Amazon S3 via Ruby

I've been exploring various aspects of Cloud Computing lately and opened an Amazon S3 account to check it out. Initially, I used the S3Fox add-on to Firefox to create a couple of buckets and upload a small test file. Then I started exploring S3's SOAP APIs.

Normally I'd use Java but since I've been learning Ruby I figured I'd try that approach. It turned out to be quicker, smaller & easier than Java would have been. Why? Ruby has easy to use SOAP and Crypto modules that are built-in to the language. Yes, Java has crypto in its API but it doesn't built-in turnkey SOAP client handling. There are well-known JARs for SOAP functionality, and they're not difficult to use, but neither are they as simple and turn-key as Ruby.

Here I describe this simple little program. It may help others to get started with S3, Amazon APIs, or the Ruby SOAP or crypto modules.

First I wrote a short Ruby module for common stuff needed for Amazon S3. This contains constants for the API WSDL URL, the account ID, etc. S3 requires a specially formatted timestamp and an HMAC SHA1 private key hash for every function call. It also has a few methods to do this dirty work. Check it out:
S3util.rb

In researching this online, I found several different ways of producing these keys, all of which claimed to work, but only one of which actually did work for me.

Also, Amazon's documentation was inadequate. Perhaps I missed something, but if I did then it wasn't easy to find as I spent a couple of hours digging through it. For example:

  • It doesn't mention that you have to pass the parameters as a single parameter which is a Ruby hash containing the individual parameters. When passing them directly didn't work, I read the WSDL, fished out the parameter names & structure and tried this. Didn't expect it to work, but it did - lucky me :)
  • It doesn't describe how exactly to form the signature key, nor does it mention that you have to base 64 encode it. An hour or two of online research and another hour or two of using the Ruby crypto stuff in different ways, produced the super-secret formula for getting this to work.
  • The next part is using the Ruby SOAP module to call the S3 SOAP APIs.
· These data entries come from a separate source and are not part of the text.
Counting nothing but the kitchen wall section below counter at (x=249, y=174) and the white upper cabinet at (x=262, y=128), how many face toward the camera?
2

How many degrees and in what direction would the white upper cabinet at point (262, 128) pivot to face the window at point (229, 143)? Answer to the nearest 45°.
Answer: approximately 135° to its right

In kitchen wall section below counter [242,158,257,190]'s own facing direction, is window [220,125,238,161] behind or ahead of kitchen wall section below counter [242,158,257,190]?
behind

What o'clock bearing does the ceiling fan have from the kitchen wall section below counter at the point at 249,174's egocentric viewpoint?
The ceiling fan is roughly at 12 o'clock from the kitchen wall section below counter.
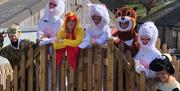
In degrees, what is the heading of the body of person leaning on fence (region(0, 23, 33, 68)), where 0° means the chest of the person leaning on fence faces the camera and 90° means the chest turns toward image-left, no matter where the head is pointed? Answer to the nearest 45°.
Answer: approximately 0°

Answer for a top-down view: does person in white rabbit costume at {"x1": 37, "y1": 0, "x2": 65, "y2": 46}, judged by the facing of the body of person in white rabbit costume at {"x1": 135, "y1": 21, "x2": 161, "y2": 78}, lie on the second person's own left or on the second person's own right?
on the second person's own right
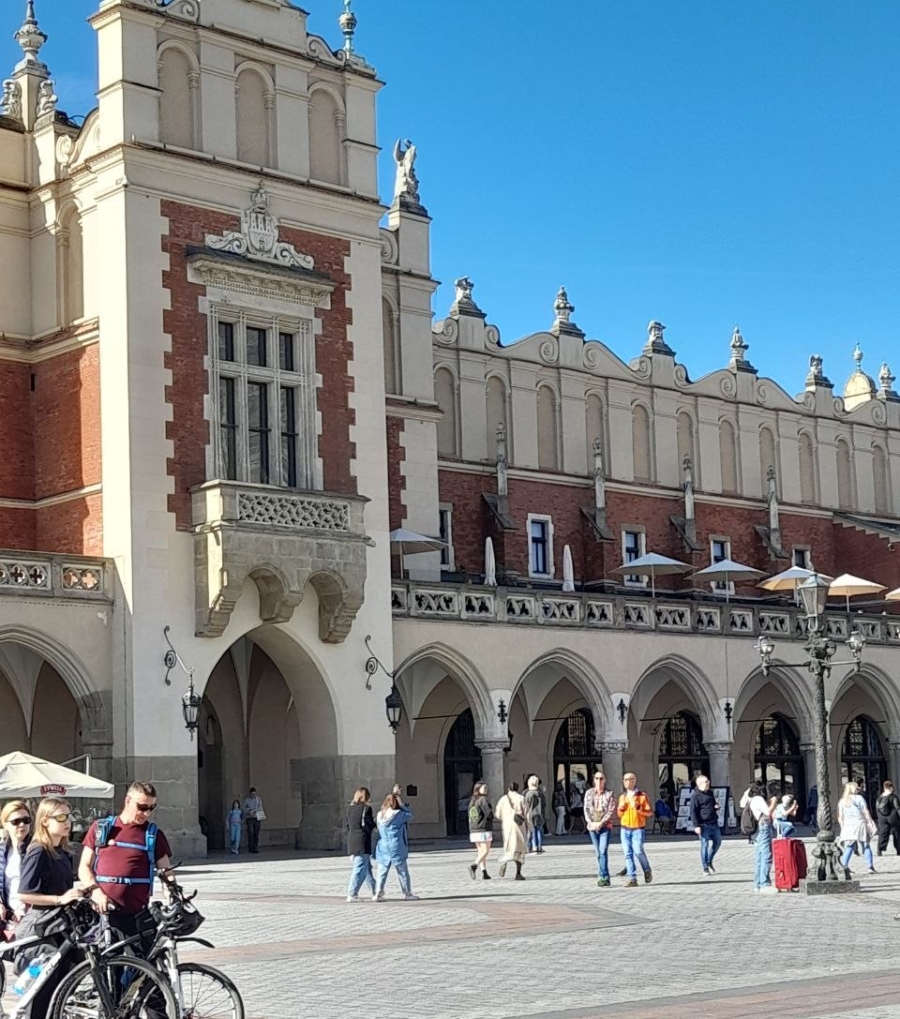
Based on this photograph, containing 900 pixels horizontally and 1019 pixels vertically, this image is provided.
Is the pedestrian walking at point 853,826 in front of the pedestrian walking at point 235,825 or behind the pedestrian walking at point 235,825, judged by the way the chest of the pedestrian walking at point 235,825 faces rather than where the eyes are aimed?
in front

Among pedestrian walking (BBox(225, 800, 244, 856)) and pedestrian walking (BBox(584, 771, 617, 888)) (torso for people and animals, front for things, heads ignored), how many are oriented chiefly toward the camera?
2

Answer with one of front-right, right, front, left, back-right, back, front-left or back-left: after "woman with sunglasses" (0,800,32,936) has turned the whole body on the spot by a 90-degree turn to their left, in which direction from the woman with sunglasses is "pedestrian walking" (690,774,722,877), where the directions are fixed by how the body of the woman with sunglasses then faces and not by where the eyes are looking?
front

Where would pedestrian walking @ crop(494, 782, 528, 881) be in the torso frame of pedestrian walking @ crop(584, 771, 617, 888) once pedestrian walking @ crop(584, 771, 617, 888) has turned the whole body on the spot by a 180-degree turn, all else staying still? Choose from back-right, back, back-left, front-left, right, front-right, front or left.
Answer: front-left

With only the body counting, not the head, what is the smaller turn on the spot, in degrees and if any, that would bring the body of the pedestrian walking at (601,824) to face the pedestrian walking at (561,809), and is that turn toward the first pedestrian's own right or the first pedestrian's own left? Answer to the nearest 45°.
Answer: approximately 180°

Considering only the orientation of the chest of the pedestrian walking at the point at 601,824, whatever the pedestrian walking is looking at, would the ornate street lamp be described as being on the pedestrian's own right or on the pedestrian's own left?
on the pedestrian's own left

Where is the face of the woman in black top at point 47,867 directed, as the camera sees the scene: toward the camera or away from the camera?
toward the camera

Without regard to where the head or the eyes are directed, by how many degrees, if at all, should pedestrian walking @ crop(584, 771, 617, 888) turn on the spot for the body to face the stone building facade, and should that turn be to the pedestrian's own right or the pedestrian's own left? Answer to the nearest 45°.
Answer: approximately 135° to the pedestrian's own right

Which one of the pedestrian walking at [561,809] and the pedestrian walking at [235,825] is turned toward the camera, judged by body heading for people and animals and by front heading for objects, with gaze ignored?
the pedestrian walking at [235,825]

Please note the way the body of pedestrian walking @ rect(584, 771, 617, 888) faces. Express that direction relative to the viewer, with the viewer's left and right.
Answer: facing the viewer

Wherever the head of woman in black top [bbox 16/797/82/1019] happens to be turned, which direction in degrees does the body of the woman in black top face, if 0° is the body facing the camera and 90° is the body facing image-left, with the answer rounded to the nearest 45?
approximately 315°

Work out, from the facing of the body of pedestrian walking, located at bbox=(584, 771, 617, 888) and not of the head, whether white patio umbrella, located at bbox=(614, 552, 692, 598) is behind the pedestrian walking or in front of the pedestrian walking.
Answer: behind

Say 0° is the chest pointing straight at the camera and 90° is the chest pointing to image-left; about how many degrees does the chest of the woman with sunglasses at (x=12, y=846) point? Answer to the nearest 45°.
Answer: approximately 315°

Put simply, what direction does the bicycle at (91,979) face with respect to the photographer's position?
facing to the right of the viewer

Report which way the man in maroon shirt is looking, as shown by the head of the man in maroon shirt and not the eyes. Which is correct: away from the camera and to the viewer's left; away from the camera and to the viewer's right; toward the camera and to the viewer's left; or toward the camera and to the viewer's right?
toward the camera and to the viewer's right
I chose the simplest APIs, operations "ListMyBuckets" and "ListBucket(name)". Here's the code:
    listBuckets.rb

    Example session: (the warnings come from Ruby SOAP::WSDLDriverFactory reading the WSDL)

    S:\ruby\AmazonS3>ruby listBuckets.rb
    USAGE: listBucket [-list] [bucketname]
    S:\ruby\AmazonS3>ruby listBuckets.rb -list
    ignored attr: {}abstract
    warning: peer certificate won't be verified in this SSL session
    S3 Buckets for this account
    Owner: mrclem3
    Bucket: mclements.net-data
    Bucket: mclements.net-dnd
    S:\ruby\AmazonS3>ruby listBuckets.rb mclements.net-dnd
    ignored attr: {}abstract
    warning: peer certificate won't be verified in this SSL session
    S3 bucket: mclements.net-dnd
    Name: mclements.net-dnd
    Keys: 1000
    Partial?: false
    Contents:
    Key: AbilScoreAdj.dat
    Date: 2009-04-10T19:28:43.000Z
    Size: 2905
    Owner: mrclem3
    Class: STANDARD
    Key: build.xml
    Date: 2009-04-13T18:22:08.000Z
    Size: 1237
    Owner: mrclem3
    Class: STANDARD
    S:\ruby\AmazonS3>

    What is interesting about this code is first, how easy it is to make SOAP calls from Ruby. Next, you can see in the Ruby code that the formatting of the SOAP reply is problematic.
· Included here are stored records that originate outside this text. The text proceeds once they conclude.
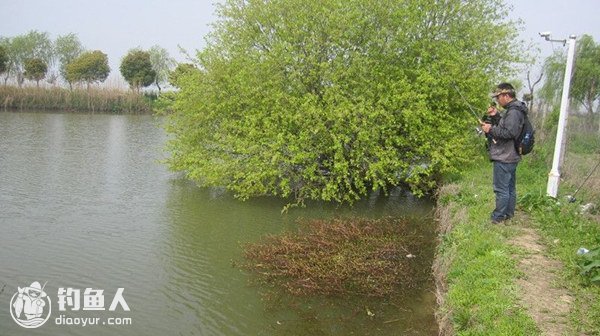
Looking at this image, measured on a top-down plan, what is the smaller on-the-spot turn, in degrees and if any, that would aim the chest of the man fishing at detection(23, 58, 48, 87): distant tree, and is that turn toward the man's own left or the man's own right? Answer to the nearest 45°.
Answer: approximately 45° to the man's own right

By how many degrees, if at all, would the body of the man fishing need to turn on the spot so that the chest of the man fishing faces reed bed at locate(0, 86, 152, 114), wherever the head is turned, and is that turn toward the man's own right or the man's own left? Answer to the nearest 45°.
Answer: approximately 45° to the man's own right

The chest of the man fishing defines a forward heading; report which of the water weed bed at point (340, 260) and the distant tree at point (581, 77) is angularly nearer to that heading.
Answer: the water weed bed

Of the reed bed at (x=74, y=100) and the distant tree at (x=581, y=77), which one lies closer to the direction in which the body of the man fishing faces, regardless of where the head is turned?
the reed bed

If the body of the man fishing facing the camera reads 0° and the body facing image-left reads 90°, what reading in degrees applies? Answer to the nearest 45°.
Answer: approximately 90°

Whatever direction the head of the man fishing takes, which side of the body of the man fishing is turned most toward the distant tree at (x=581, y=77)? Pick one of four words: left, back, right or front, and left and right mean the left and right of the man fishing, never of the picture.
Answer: right

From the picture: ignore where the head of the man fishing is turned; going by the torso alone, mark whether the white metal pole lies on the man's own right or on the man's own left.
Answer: on the man's own right
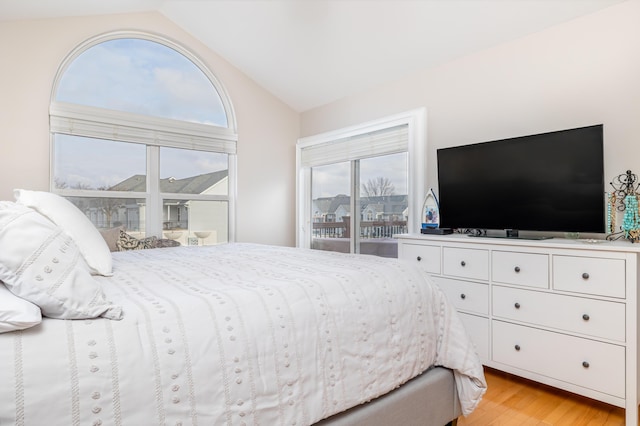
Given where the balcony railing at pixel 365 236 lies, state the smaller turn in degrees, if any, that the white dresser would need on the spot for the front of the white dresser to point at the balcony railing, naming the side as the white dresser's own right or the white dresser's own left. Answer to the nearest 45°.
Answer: approximately 90° to the white dresser's own right

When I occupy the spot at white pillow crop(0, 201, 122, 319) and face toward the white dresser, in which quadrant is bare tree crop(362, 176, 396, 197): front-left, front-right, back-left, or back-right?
front-left

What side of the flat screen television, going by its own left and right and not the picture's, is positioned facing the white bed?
front

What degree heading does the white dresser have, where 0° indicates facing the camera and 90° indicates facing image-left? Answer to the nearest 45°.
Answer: approximately 45°

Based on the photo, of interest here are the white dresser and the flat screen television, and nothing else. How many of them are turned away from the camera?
0

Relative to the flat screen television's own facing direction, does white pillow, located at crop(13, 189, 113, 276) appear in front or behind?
in front

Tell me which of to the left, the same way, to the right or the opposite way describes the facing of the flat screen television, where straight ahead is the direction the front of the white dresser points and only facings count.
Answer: the same way

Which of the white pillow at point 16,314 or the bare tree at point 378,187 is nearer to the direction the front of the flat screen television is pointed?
the white pillow
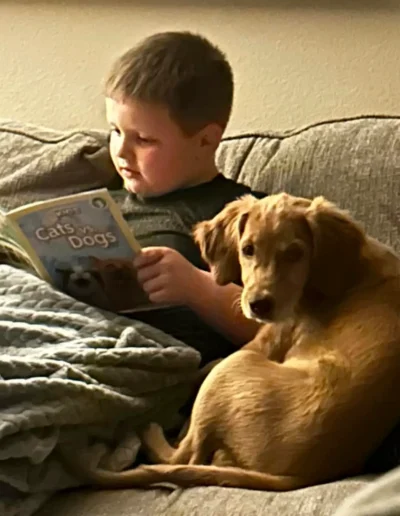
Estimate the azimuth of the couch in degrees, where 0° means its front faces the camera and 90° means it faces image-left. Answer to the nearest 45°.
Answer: approximately 0°

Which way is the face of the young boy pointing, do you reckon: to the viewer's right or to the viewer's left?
to the viewer's left
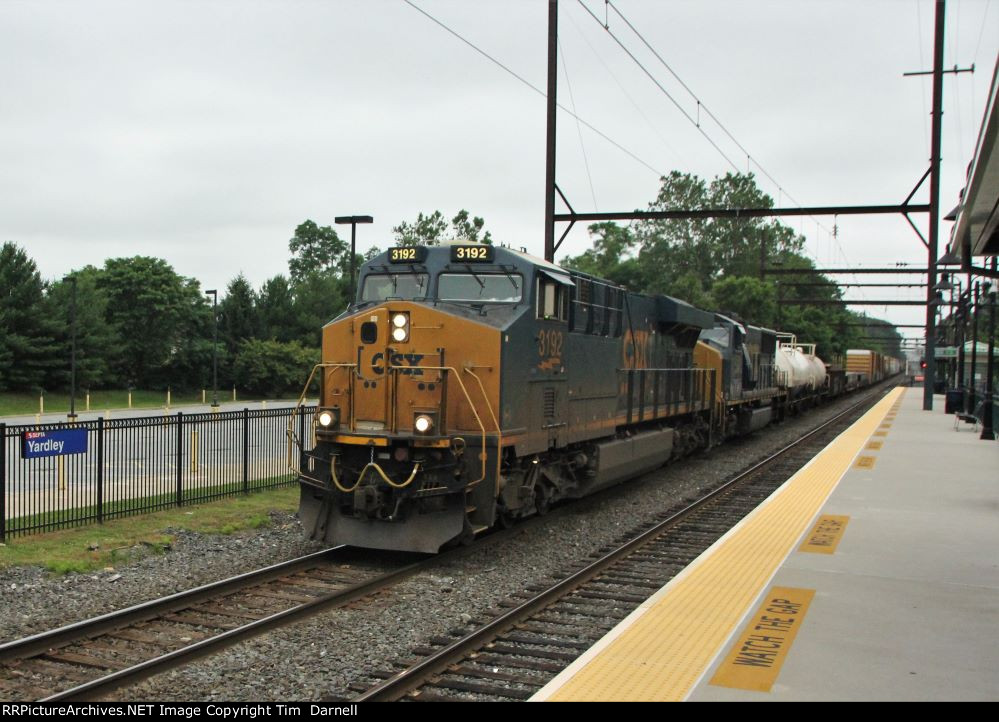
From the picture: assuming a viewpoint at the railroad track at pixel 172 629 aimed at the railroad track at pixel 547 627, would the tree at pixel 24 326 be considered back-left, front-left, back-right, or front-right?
back-left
    I don't know if this is a problem in Amazon S3, or in the Ruby SOAP package, but the structure of the reply object is different if there is exactly 1, or more than 1, bucket. According to the WSDL, the reply should have an array (collection, whatever) of buckets. But if there is only one, in Ruby, it has to be accessed as a simply hierarchical child of the reply, not as a container. If you try to access it as a container, it fails. But if there is more than one, then they must be accessed as a container. I suspect this is a problem in the Ruby SOAP module, but who knows?

    My solution was to print the multiples (as this is the most common case). If there is only one, this will raise a Ruby exception. I catch this exception and print the single. Optimize for the common case and handle the special case - kludgy, but it works.